Q. So this is a high frequency trading technique that the SEC is making a lot of noise about in the last few days, not to be confused with a “wash sale”…
A. Right. “Wash Sales” are tax planning devices, looking to lock in a gain or loss on a security. A crude example would be to sell a stock at 4pm one day, and buy it back at the open on the next day, to claim a loss (the IRS has lots of rules to prevent that, by the way). A “wash trade” is an HFT trick where the same entity is both the buyer and seller of the security, a stock or futures contract.
Q. Well, that sounds like a lot of trouble for no reason! What’s the point?
A. One of the tricks it can allow is something called “momentum ignition”. An HFT shop can quietly take a pre-position in a stock or a contract… and then start firing wash sales. The idea is to create the appearance of big volume in a stock or contract, so suddenly the other HFT algos that are constantly looking for unusual trading activity find it… they assume something’s really going on and start buying, too. Then the instigator trades out of its initial position.
Q. So it’s kind of a big head fake?

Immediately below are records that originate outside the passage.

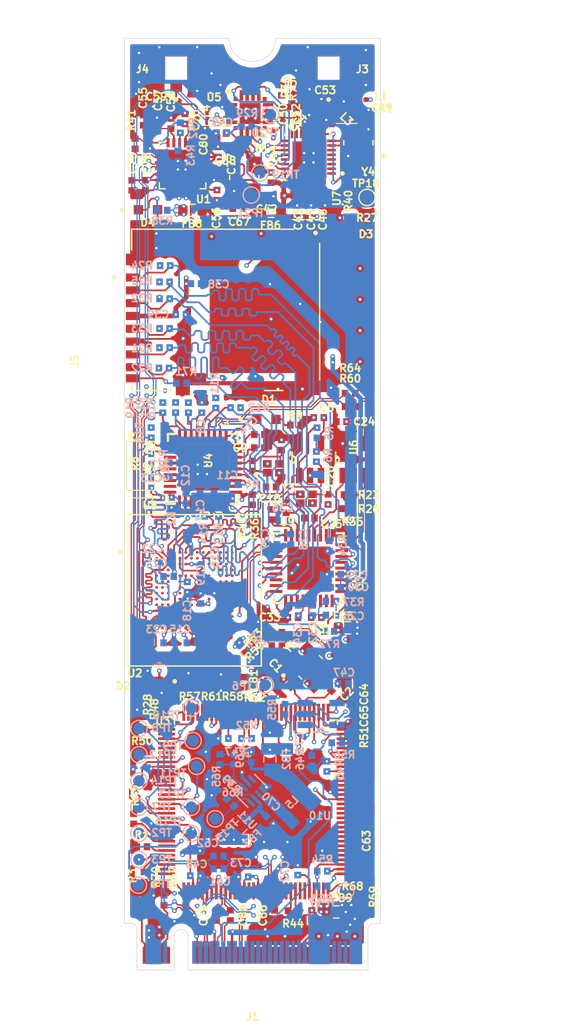
<source format=kicad_pcb>
(kicad_pcb
	(version 20240108)
	(generator "pcbnew")
	(generator_version "8.0")
	(general
		(thickness 0.8192)
		(legacy_teardrops no)
	)
	(paper "A4")
	(layers
		(0 "F.Cu" signal)
		(1 "In1.Cu" signal)
		(2 "In2.Cu" signal)
		(31 "B.Cu" signal)
		(32 "B.Adhes" user "B.Adhesive")
		(33 "F.Adhes" user "F.Adhesive")
		(34 "B.Paste" user)
		(35 "F.Paste" user)
		(36 "B.SilkS" user "B.Silkscreen")
		(37 "F.SilkS" user "F.Silkscreen")
		(38 "B.Mask" user)
		(39 "F.Mask" user)
		(40 "Dwgs.User" user "User.Drawings")
		(41 "Cmts.User" user "User.Comments")
		(42 "Eco1.User" user "User.Eco1")
		(43 "Eco2.User" user "User.Eco2")
		(44 "Edge.Cuts" user)
		(45 "Margin" user)
		(46 "B.CrtYd" user "B.Courtyard")
		(47 "F.CrtYd" user "F.Courtyard")
		(48 "B.Fab" user)
		(49 "F.Fab" user)
		(50 "User.1" user)
		(51 "User.2" user)
		(52 "User.3" user)
		(53 "User.4" user)
		(54 "User.5" user)
		(55 "User.6" user)
		(56 "User.7" user)
		(57 "User.8" user)
		(58 "User.9" user)
	)
	(setup
		(stackup
			(layer "F.SilkS"
				(type "Top Silk Screen")
			)
			(layer "F.Paste"
				(type "Top Solder Paste")
			)
			(layer "F.Mask"
				(type "Top Solder Mask")
				(thickness 0.01)
			)
			(layer "F.Cu"
				(type "copper")
				(thickness 0.035)
			)
			(layer "dielectric 1"
				(type "prepreg")
				(thickness 0.0994)
				(material "FR4")
				(epsilon_r 4.5)
				(loss_tangent 0.02)
			)
			(layer "In1.Cu"
				(type "copper")
				(thickness 0.0152)
			)
			(layer "dielectric 2"
				(type "core")
				(thickness 0.5)
				(material "FR4")
				(epsilon_r 4.5)
				(loss_tangent 0.02)
			)
			(layer "In2.Cu"
				(type "copper")
				(thickness 0.0152)
			)
			(layer "dielectric 3"
				(type "prepreg")
				(thickness 0.0994)
				(material "FR4")
				(epsilon_r 4.5)
				(loss_tangent 0.02)
			)
			(layer "B.Cu"
				(type "copper")
				(thickness 0.035)
			)
			(layer "B.Mask"
				(type "Bottom Solder Mask")
				(thickness 0.01)
			)
			(layer "B.Paste"
				(type "Bottom Solder Paste")
			)
			(layer "B.SilkS"
				(type "Bottom Silk Screen")
			)
			(copper_finish "ENIG")
			(dielectric_constraints yes)
			(edge_connector yes)
		)
		(pad_to_mask_clearance 0)
		(allow_soldermask_bridges_in_footprints no)
		(pcbplotparams
			(layerselection 0x00010fc_ffffffff)
			(plot_on_all_layers_selection 0x0000000_00000000)
			(disableapertmacros no)
			(usegerberextensions no)
			(usegerberattributes yes)
			(usegerberadvancedattributes yes)
			(creategerberjobfile yes)
			(dashed_line_dash_ratio 12.000000)
			(dashed_line_gap_ratio 3.000000)
			(svgprecision 4)
			(plotframeref no)
			(viasonmask no)
			(mode 1)
			(useauxorigin no)
			(hpglpennumber 1)
			(hpglpenspeed 20)
			(hpglpendiameter 15.000000)
			(pdf_front_fp_property_popups yes)
			(pdf_back_fp_property_popups yes)
			(dxfpolygonmode yes)
			(dxfimperialunits yes)
			(dxfusepcbnewfont yes)
			(psnegative no)
			(psa4output no)
			(plotreference yes)
			(plotvalue yes)
			(plotfptext yes)
			(plotinvisibletext no)
			(sketchpadsonfab no)
			(subtractmaskfromsilk no)
			(outputformat 1)
			(mirror no)
			(drillshape 0)
			(scaleselection 1)
			(outputdirectory "")
		)
	)
	(net 0 "")
	(net 1 "GND")
	(net 2 "Net-(U3-XO)")
	(net 3 "unconnected-(U3-GPIO[1]-Pad70)")
	(net 4 "Net-(U3-XI)")
	(net 5 "Net-(U8-VDD18PLL)")
	(net 6 "/emmc/XTAL1")
	(net 7 "+3V3_eMMC")
	(net 8 "Net-(U8-VDD18)")
	(net 9 "/emmc/XTAL2")
	(net 10 "/emmc/~{reset}")
	(net 11 "/sd-card/XTAL2")
	(net 12 "Net-(U2-VDDI)")
	(net 13 "+3V3_uSD")
	(net 14 "/sd-card/XTAL1")
	(net 15 "unconnected-(U3-OCI[2]-Pad5)")
	(net 16 "unconnected-(U3-GPIO[4]-Pad73)")
	(net 17 "/sd-card/~{reset}")
	(net 18 "Net-(U9-VDD18)")
	(net 19 "Net-(U9-VDD18PLL)")
	(net 20 "/sd-card/DET")
	(net 21 "/sd-card/CRD_PWR")
	(net 22 "+3V3_Thread")
	(net 23 "Net-(U7-RFVDD)")
	(net 24 "Net-(U7-PAVDD)")
	(net 25 "Net-(C53-Pad2)")
	(net 26 "Net-(U7-RF2G4_IO2)")
	(net 27 "unconnected-(U3-GPIO[2]-Pad71)")
	(net 28 "+3V3_wifi")
	(net 29 "Net-(U1-VD12D)")
	(net 30 "Net-(C59-Pad2)")
	(net 31 "Net-(U1-RF_INOUT)")
	(net 32 "unconnected-(U3-GPIO[6]-Pad75)")
	(net 33 "unconnected-(U3-GPIO[3]-Pad72)")
	(net 34 "unconnected-(U3-GPIO[5]-Pad74)")
	(net 35 "+3V3_Bridge")
	(net 36 "unconnected-(U3-GPIO[7]-Pad76)")
	(net 37 "/wifi/XTAL2")
	(net 38 "/wifi/XTAL1")
	(net 39 "Net-(C69-Pad2)")
	(net 40 "unconnected-(U3-OCI[3]-Pad6)")
	(net 41 "+1V0_core")
	(net 42 "Net-(U11-FB)")
	(net 43 "unconnected-(U3-OCI[4]-Pad7)")
	(net 44 "Net-(D1-K)")
	(net 45 "Net-(D1-A)")
	(net 46 "Net-(D2-A)")
	(net 47 "Net-(D2-K)")
	(net 48 "Net-(D3-K)")
	(net 49 "unconnected-(U3-OCI[1]-Pad4)")
	(net 50 "Net-(D4-A)")
	(net 51 "Net-(D4-K)")
	(net 52 "+3V3")
	(net 53 "Net-(U11-EN)")
	(net 54 "Net-(J1-CONFIG_0)")
	(net 55 "/pcie-usb-bridge/PERST_L")
	(net 56 "unconnected-(J1-PEWAKE#-Pad54)")
	(net 57 "unconnected-(J1-PETp1-Pad37)")
	(net 58 "unconnected-(U3-GPIO[0]-Pad69)")
	(net 59 "unconnected-(J1-NC-Pad20)")
	(net 60 "unconnected-(J1-DAS{slash}DSS-Pad10)")
	(net 61 "unconnected-(U5-SUSPENDB-Pad11)")
	(net 62 "unconnected-(J1-CLKREQ#-Pad52)")
	(net 63 "unconnected-(U5-GPIO0{slash}CLK-Pad2)")
	(net 64 "unconnected-(U5-GPIO3{slash}RXT-Pad19)")
	(net 65 "unconnected-(J1-MFG1-Pad56)")
	(net 66 "unconnected-(U5-WAKEUP-Pad13)")
	(net 67 "Net-(J1-CONFIG_3)")
	(net 68 "unconnected-(J1-PERn3-Pad5)")
	(net 69 "unconnected-(U5-GPIO1{slash}RS485-Pad1)")
	(net 70 "unconnected-(J1-PERp3-Pad7)")
	(net 71 "unconnected-(U5-GPIO2{slash}TXT-Pad20)")
	(net 72 "unconnected-(J1-NC-Pad44)")
	(net 73 "unconnected-(U5-RTS-Pad16)")
	(net 74 "unconnected-(U5-CTS-Pad15)")
	(net 75 "unconnected-(J1-NC-Pad28)")
	(net 76 "unconnected-(U5-SUSPEND-Pad14)")
	(net 77 "unconnected-(U7-PA03-Pad20)")
	(net 78 "Net-(J1-CONFIG_2)")
	(net 79 "unconnected-(J1-NC-Pad32)")
	(net 80 "unconnected-(U7-PB00-Pad16)")
	(net 81 "unconnected-(J1-NC-Pad42)")
	(net 82 "unconnected-(J1-NC-Pad6)")
	(net 83 "unconnected-(U7-PC03-Pad4)")
	(net 84 "unconnected-(J1-NC-Pad22)")
	(net 85 "unconnected-(U7-PC05-Pad6)")
	(net 86 "unconnected-(J1-PERp2-Pad19)")
	(net 87 "unconnected-(U7-PC01-Pad2)")
	(net 88 "unconnected-(U7-PC02-Pad3)")
	(net 89 "unconnected-(J1-NC-Pad36)")
	(net 90 "unconnected-(J1-PERn1-Pad29)")
	(net 91 "unconnected-(U7-PC04-Pad5)")
	(net 92 "unconnected-(J1-SUSCLK-Pad68)")
	(net 93 "unconnected-(J1-NC-Pad40)")
	(net 94 "unconnected-(U7-PD00-Pad32)")
	(net 95 "unconnected-(U7-PD04-Pad28)")
	(net 96 "unconnected-(J1-NC-Pad46)")
	(net 97 "unconnected-(U7-PD01-Pad31)")
	(net 98 "unconnected-(U7-PA00{slash}VREFP-Pad17)")
	(net 99 "unconnected-(J1-NC-Pad8)")
	(net 100 "unconnected-(U7-PC00-Pad1)")
	(net 101 "unconnected-(U7-PD02-Pad30)")
	(net 102 "unconnected-(J1-NC-Pad26)")
	(net 103 "unconnected-(U7-PD03-Pad29)")
	(net 104 "unconnected-(J1-PERp1-Pad31)")
	(net 105 "unconnected-(J1-DEVSLP-Pad38)")
	(net 106 "unconnected-(J1-PETp3-Pad13)")
	(net 107 "unconnected-(J1-MFG2-Pad58)")
	(net 108 "unconnected-(U7-PB01-Pad15)")
	(net 109 "unconnected-(J1-NC-Pad24)")
	(net 110 "unconnected-(J1-PETn2-Pad23)")
	(net 111 "unconnected-(J1-PERn2-Pad17)")
	(net 112 "unconnected-(J1-NC-Pad34)")
	(net 113 "unconnected-(J1-PETn1-Pad35)")
	(net 114 "unconnected-(J1-NC-Pad48)")
	(net 115 "unconnected-(J1-PETp2-Pad25)")
	(net 116 "unconnected-(J1-PETn3-Pad11)")
	(net 117 "unconnected-(J1-NC-Pad30)")
	(net 118 "Net-(J1-CONFIG_1)")
	(net 119 "unconnected-(J1-NC-Pad67)")
	(net 120 "Net-(U11-SW)")
	(net 121 "Net-(U3-TMS)")
	(net 122 "Net-(U3-TRST_L)")
	(net 123 "Net-(U8-SD_WP)")
	(net 124 "/emmc/SCK")
	(net 125 "/emmc/SDA")
	(net 126 "Net-(U8-RBIAS)")
	(net 127 "Net-(U8-SD_nCD)")
	(net 128 "/emmc/eMMC.DAT0")
	(net 129 "/emmc/eMMC.DAT2")
	(net 130 "/emmc/eMMC.DAT3")
	(net 131 "/emmc/eMMC.DAT4")
	(net 132 "/emmc/eMMC.DAT5")
	(net 133 "/emmc/eMMC.DAT6")
	(net 134 "/emmc/eMMC.DAT7")
	(net 135 "/emmc/eMMC.CLK")
	(net 136 "/emmc/eMMC.CMD")
	(net 137 "/sd-card/uSD.D1")
	(net 138 "/sd-card/uSD.CLK")
	(net 139 "/sd-card/SDA")
	(net 140 "/sd-card/uSD.CMD")
	(net 141 "/sd-card/uSD.D0")
	(net 142 "/sd-card/SCK")
	(net 143 "Net-(U5-RSTB)")
	(net 144 "Net-(U5-VBUS)")
	(net 145 "/sd-card/uSD.D3")
	(net 146 "/sd-card/uSD.D2")
	(net 147 "Net-(U9-SD_WP)")
	(net 148 "Net-(U9-RBIAS)")
	(net 149 "/thread-or-zigbee/RESET")
	(net 150 "Net-(U1-RREF)")
	(net 151 "Net-(U1-CHIP_EN)")
	(net 152 "Net-(U3-REXT_GND)")
	(net 153 "Net-(U3-REXT)")
	(net 154 "Net-(U3-RREF[4])")
	(net 155 "Net-(U3-RREF[3])")
	(net 156 "Net-(U3-RREF[2])")
	(net 157 "Net-(U3-RREF[1])")
	(net 158 "Net-(U3-MAIN_DETECT)")
	(net 159 "Net-(U3-TEST1)")
	(net 160 "Net-(U3-TEST4)")
	(net 161 "Net-(U3-TEST5)")
	(net 162 "Net-(U3-TEST3)")
	(net 163 "Net-(U3-TEST6)")
	(net 164 "/pcie-usb-bridge/EEPD")
	(net 165 "/pcie-usb-bridge/EECLK")
	(net 166 "/emmc/USB_1_DP")
	(net 167 "/emmc/USB_1_DN")
	(net 168 "unconnected-(U1-Host_Wake_Dev{slash}GPIO2-Pad20)")
	(net 169 "unconnected-(U1-GPIO3-Pad24)")
	(net 170 "unconnected-(U1-Dev_Wake_Host{slash}GPIO0-Pad19)")
	(net 171 "unconnected-(U2-VSF4-PadK10)")
	(net 172 "unconnected-(U2-VSF0-PadE8)")
	(net 173 "unconnected-(U2-VSF3-PadF10)")
	(net 174 "unconnected-(U2-RCLK-PadH5)")
	(net 175 "unconnected-(U2-VSF2-PadE10)")
	(net 176 "unconnected-(U2-VSF1-PadE9)")
	(net 177 "Net-(U2-RST_N)")
	(net 178 "Net-(U3-IO_HIT_I)")
	(net 179 "Net-(U3-LEG_EMU_EN)")
	(net 180 "Net-(U3-PME_L)")
	(net 181 "Net-(U3-IRQ12_O)")
	(net 182 "Net-(U3-IRQ12_I)")
	(net 183 "Net-(U3-SMBDATA)")
	(net 184 "Net-(U3-SCAN_EN)")
	(net 185 "Net-(U3-SMBCLK)")
	(net 186 "Net-(U3-IRQ1_I)")
	(net 187 "Net-(U3-TDI)")
	(net 188 "Net-(U3-SMI_O)")
	(net 189 "Net-(U3-TDO)")
	(net 190 "Net-(U3-IRQ1_O)")
	(net 191 "Net-(U3-TCK)")
	(net 192 "/thread-or-zigbee/UART_TX")
	(net 193 "/thread-or-zigbee/UART_RX")
	(net 194 "/thread-or-zigbee/XTAL2")
	(net 195 "/thread-or-zigbee/SWDIO")
	(net 196 "/thread-or-zigbee/SWCLK")
	(net 197 "/thread-or-zigbee/XTAL1")
	(net 198 "unconnected-(U8-NC-Pad12)")
	(net 199 "unconnected-(U8-NC-Pad16)")
	(net 200 "unconnected-(U8-NC-Pad29)")
	(net 201 "unconnected-(U8-NC-Pad24)")
	(net 202 "unconnected-(U8-NC-Pad19)")
	(net 203 "unconnected-(U8-NC-Pad15)")
	(net 204 "unconnected-(U8-NC-Pad17)")
	(net 205 "unconnected-(U9-SD_D4-Pad20)")
	(net 206 "unconnected-(U9-SD_D5-Pad10)")
	(net 207 "unconnected-(U9-NC-Pad29)")
	(net 208 "unconnected-(U9-NC-Pad19)")
	(net 209 "unconnected-(U9-NC-Pad16)")
	(net 210 "unconnected-(U9-NC-Pad17)")
	(net 211 "unconnected-(U9-NC-Pad12)")
	(net 212 "unconnected-(U9-SD_D6-Pad8)")
	(net 213 "unconnected-(U9-NC-Pad24)")
	(net 214 "unconnected-(U9-SD_D7-Pad7)")
	(net 215 "unconnected-(U9-NC-Pad15)")
	(net 216 "unconnected-(U11-NC-Pad4)")
	(net 217 "Net-(U11-PG)")
	(net 218 "Net-(J5-B)")
	(net 219 "/pcie-usb-bridge/USB_2_DP")
	(net 220 "/pcie-usb-bridge/USB_3_DP")
	(net 221 "/pcie-usb-bridge/USB_4_DP")
	(net 222 "/pcie-usb-bridge/USB_2_DN")
	(net 223 "/pcie-usb-bridge/USB_3_DN")
	(net 224 "/pcie-usb-bridge/USB_4_DN")
	(net 225 "/pcie-usb-bridge/R_USB_1_DP")
	(net 226 "/pcie-usb-bridge/R_USB_2_DP")
	(net 227 "/pcie-usb-bridge/R_USB_3_DP")
	(net 228 "/pcie-usb-bridge/R_USB_4_DP")
	(net 229 "/pcie-usb-bridge/R_USB_1_DN")
	(net 230 "/pcie-usb-bridge/R_USB_2_DN")
	(net 231 "/pcie-usb-bridge/R_USB_3_DN")
	(net 232 "/pcie-usb-bridge/R_USB_4_DN")
	(net 233 "/PCIE.REFCLKN")
	(net 234 "/PCIE.REFCLKP")
	(net 235 "/PCIE.PETP")
	(net 236 "/PCIE.PETN")
	(net 237 "/PCIE.PERP")
	(net 238 "/PCIE.PERN")
	(net 239 "/PCIE.CAP.PETP")
	(net 240 "/PCIE.CAP.PETN")
	(net 241 "/pcie-usb-bridge/PCIE.REFCLK2N")
	(net 242 "/pcie-usb-bridge/PCIE.REFCLK2P")
	(footprint "M2SmartHomeFootprints:LED_KPT-1608ZGC" (layer "F.Cu") (at 99.65 102.7))
	(footprint "M2SmartHomeFootprints:C_0402" (layer "F.Cu") (at 101.5 92.25 180))
	(footprint "M2SmartHomeFootprints:C_0402" (layer "F.Cu") (at 98.2475 99.9 90))
	(footprint "M2SmartHomeFootprints:R_0402" (layer "F.Cu") (at 81.8 153.0075 90))
	(footprint "M2SmartHomeFootprints:R_0402" (layer "F.Cu") (at 92 125.6075 -90))
	(footprint "M2SmartHomeFootprints:R_0402" (layer "F.Cu") (at 101.3 160.3075 -90))
	(footprint "M2SmartHomeFootprints:CONMHF1-SMD-T" (layer "F.Cu") (at 98.55 88.55 180))
	(footprint "M2SmartHomeFootprints:EFR32MG21B020F1024IM32-B" (layer "F.Cu") (at 96.8 96.1925 180))
	(footprint "M2SmartHomeFootprints:C_0402" (layer "F.Cu") (at 101.2 134.4075 90))
	(footprint "M2SmartHomeFootprints:C_0402" (layer "F.Cu") (at 83.8 93.3075 -90))
	(footprint "M2SmartHomeFootprints:M.2-Key-M-edge-connector" (layer "F.Cu") (at 92 166))
	(footprint "M2SmartHomeFootprints:R_0402" (layer "F.Cu") (at 81.92 95.0375 90))
	(footprint "M2SmartHomeFootprints:C_0402" (layer "F.Cu") (at 97.485 135.7225 180))
	(footprint "M2SmartHomeFootprints:C_0402" (layer "F.Cu") (at 94.9 126.3 -90))
	(footprint "M2SmartHomeFootprints:TestPoint_Pad_D1.0mm" (layer "F.Cu") (at 101.8475 99.65 45))
	(footprint "M2SmartHomeFootprints:FB_0603" (layer "F.Cu") (at 100.2 136.6075))
	(footprint "M2SmartHomeFootprints:C_0402"
		(layer "F.Cu")
		(uuid "265f4d19-7e6e-476d-960b-8bc88da1ffec")
		(at 89.05 95.75 -90)
		(property "Reference" "C77"
			(at 1.032 -1.1564 90)
			(layer "F.SilkS")
			(uuid "aa41ff12-b0e3-428a-932c-7a5dd47f53f8")
			(effects
				(font
					(size 0.64 0.64)
					(thickness 0.15)
				)
			)
		)
		(property "Value" "C_1uF_0402"
			(at 3.876801 1.0936 90)
			(layer "F.Fab")
			(uuid "d5f6c101-a759-40d7-a9a4-0f1db88bd6ec")
			(effects
				(font
					(size 0.64 0.64)
					(thickness 0.15)
				)
			)
		)
		(property "Footprint" "M2SmartHomeFootprints:C_0402"
			(at 0 0 -90)
			(unlocked yes)
			(layer "F.Fab")
			(hide yes)
			(uuid "91ef5ddb-82eb-4b63-86eb-2c5f9473e1ec")
			(effects
				(font
					(size 1.27 1.27)
					(thickness 0.15)
				)
			)
		)
		(property "Datasheet" "https://www.murata.com/products/productdetail?partno=GRM155R61H105KE92%23"
			(at 0 0 -90)
			(unlocked yes)
			(layer "F.Fab")
			(hide yes)
			(uuid "9c41b933-5043-4237-9345-d376909cc4b5")
			(effects
				(font
					(size 1.27 1.27)
					(thickness 0.15)
				)
			)
		)
		(property "Description" "SMD Multilayer Ceramic Capacitor, 1 µF, 50 V, 0402 [1005 Metric], ±10%, X5R, GRM Series"
			(at 0 0 -90)
			(unlocked yes)
			(layer "F.Fab")
			(hide yes)
			(uuid "af5bcea4-dea2-4725-b90b-8570e0f262a9")
			(effects
				(font
					(size 1.27 1.27)
					(thickness 0.15)
				)
			)
		)
		(property "MPN" "GRM155R61H105KE92D"
			(at 0 0 -90)
			(unlocked yes)
			(layer "F.Fab")
			(hide yes)
			(uuid "9298a28d-542d-41b1-a8e5-25c93a719940")
			(effects
				(font
					(size 1 1)
					(thickness 0.15)
				)
			)
		)
		(property "Manufacturer" "Murata"
			(at 0 0 -90)
			(unlocked yes)
			(layer "F.Fab")
			(hide yes)
			(uuid "3f011f64-c188-472d-8916-4a7e9a617eb0")
			(effects
				(font
					(size 1 1)
					(thickness 0.15)
				)
			)
		)
		(property "License" "Apache-2.0"
			(at 0 0 -90)
			(unlocked yes)
			(layer "F.Fab")
			(hide yes)
			(uuid "cbedde33-9021-4628-a6e4-d53f078256eb")
			(effects
				(font
					(size 1 1)
					(thickness 0.15)
				)
			)
		)
		(property "Author" "Your Name"
			(at 0 0 -90)
			(unlocked yes)
			(layer "F.Fab")
			(hide yes)
			(uuid "fc1d3fbf-984c-4f13-8df1-29a9f23a0649")
			(effects
				(font
					(size 1 1)
					(thickness 0.15)
				)
			)
		)
		(property "Val" "1uF"
			(at 0 0 -90)
			(unlocked yes)
			(layer "F.Fab")
			(hide yes)
			(uuid "6d5df567-8d20-4c47-8328-a5db8140e966")
			(effects
				(font
					(size 1 1)
					(thickness 0.15)
				)
			)
		)
		(property "Voltage" "50V"
			(at 0 0 -90)
			(unlocked yes)
			(layer "F.Fab")
			(hide yes)
			(uuid "8e94263d-435e-4c05-a6af-b7b2a9e0f354")
			(effects
				(font
					(size 1 1)
					(thickness 0.15)
				)
			)
		)
		(property "Dielectric" "X5R"
			(at 0 0 -90)
			(unlocked yes)
			(layer "F.Fab")
			(hide yes)
			(uuid "ed684db9-c75a-4e75-97f4-c39274662785")
			(effects
				(font
					(size 1 1)
					(thickness 0.15)
				)
			)
		)
		(path "/7a341d5c-2113-408f-a1b4-1e4771333f4d/cec69d15-f22a-4d78-92b4-1af09ca5acdb")
		(sheetname "wifi")
		(sheetfile "wifi.kicad_sch")
		(attr smd)
		(fp_line
			(start -0.965 0.55)
			(end -0.965 -0.55)
			(stroke
				(width 0.05)
				(type solid)
			)
			(layer "F.CrtYd")
			(uuid "51267a4f-8138-4543-a206-af61fb89d4c1")
		)
		(fp_line
			(start 0.965 0.55)
			(end -0.965 0.55)
			(stroke
				(width 0.05)
				(type solid)
			)
			(layer "F.CrtYd")
			(uuid "92127667-af2a-43d5-9e62-a68f6cd44285")
		)
		(fp_line
			(start -0.965 -0.55)
			(end 0.965 -0.55)
			(stroke
				(width 0.05)
				(type solid)
			)
			(layer "F.CrtYd")
			(uuid "62ff8dca-1799-4b2b-bb20-0c6f79c7dfd0")
		)
		(fp_line
			(start 0.965 -0.55)
			(end 0.965 0.55)
			(stroke
				(width 0.05)
				(type solid)
			)
			(layer "F.CrtYd")
			(uuid "f157d4bc-f5fe-459f-b330-271b7ec9c16e")
		)
		(fp_line
			(start -0.5 0.25)
			(end -0.5 -0.25)
			(stroke
				(width 0.127)
				(type solid)
			)
			(layer "F.Fab")
			(uuid "0d1b1e80-7c3e-4177-bec9-557de2073d8a")
		)
		(fp_line
			(start 0.5 0.25)
			(end -0.5 0.25)
			(stroke
				(width 0.127)
				(type solid)
			)
			(layer "F.Fab")
			(uuid "0413ef08-4d82-4810-9d39-a67c8c36c290")
		)
		(fp_line
			(start -0.5 -0.25)
			(end 0.5 -0.25)
			(stroke
				(width 0.127)
				(type solid)
... [2321648 chars truncated]
</source>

How long does this game go on?
A. Exactly… the whole episode might last 3 or 5 or 10 minutes, something like that. And the price moves may not be ginormous– maybe even only a half point or something-but at the right volume and frequency, the profits add up.
Q. So, just to be crystal clear, this is illegal… but the SEC says its common?
A. They do, and other industry observers agree… one estimates that it happens, on average, once a day across the universe of larger stocks. Of course, no one knows exactly, but the estimates are taken from looking at stock patterns of price, volume and volatility. A quiet stock experiences a very short spike in volume and price, then settles back down to historic levels… that’s suspicious.
Q. And since its illegal, aren’t the exchanges trying to prevent it?
A. Yes, and they all say they have wash trade filters that try to keep this from happening. But the SEC is saying that those systems are inadequate, and that, once again, the speed and savvy of the HFT shops are outgunning the system.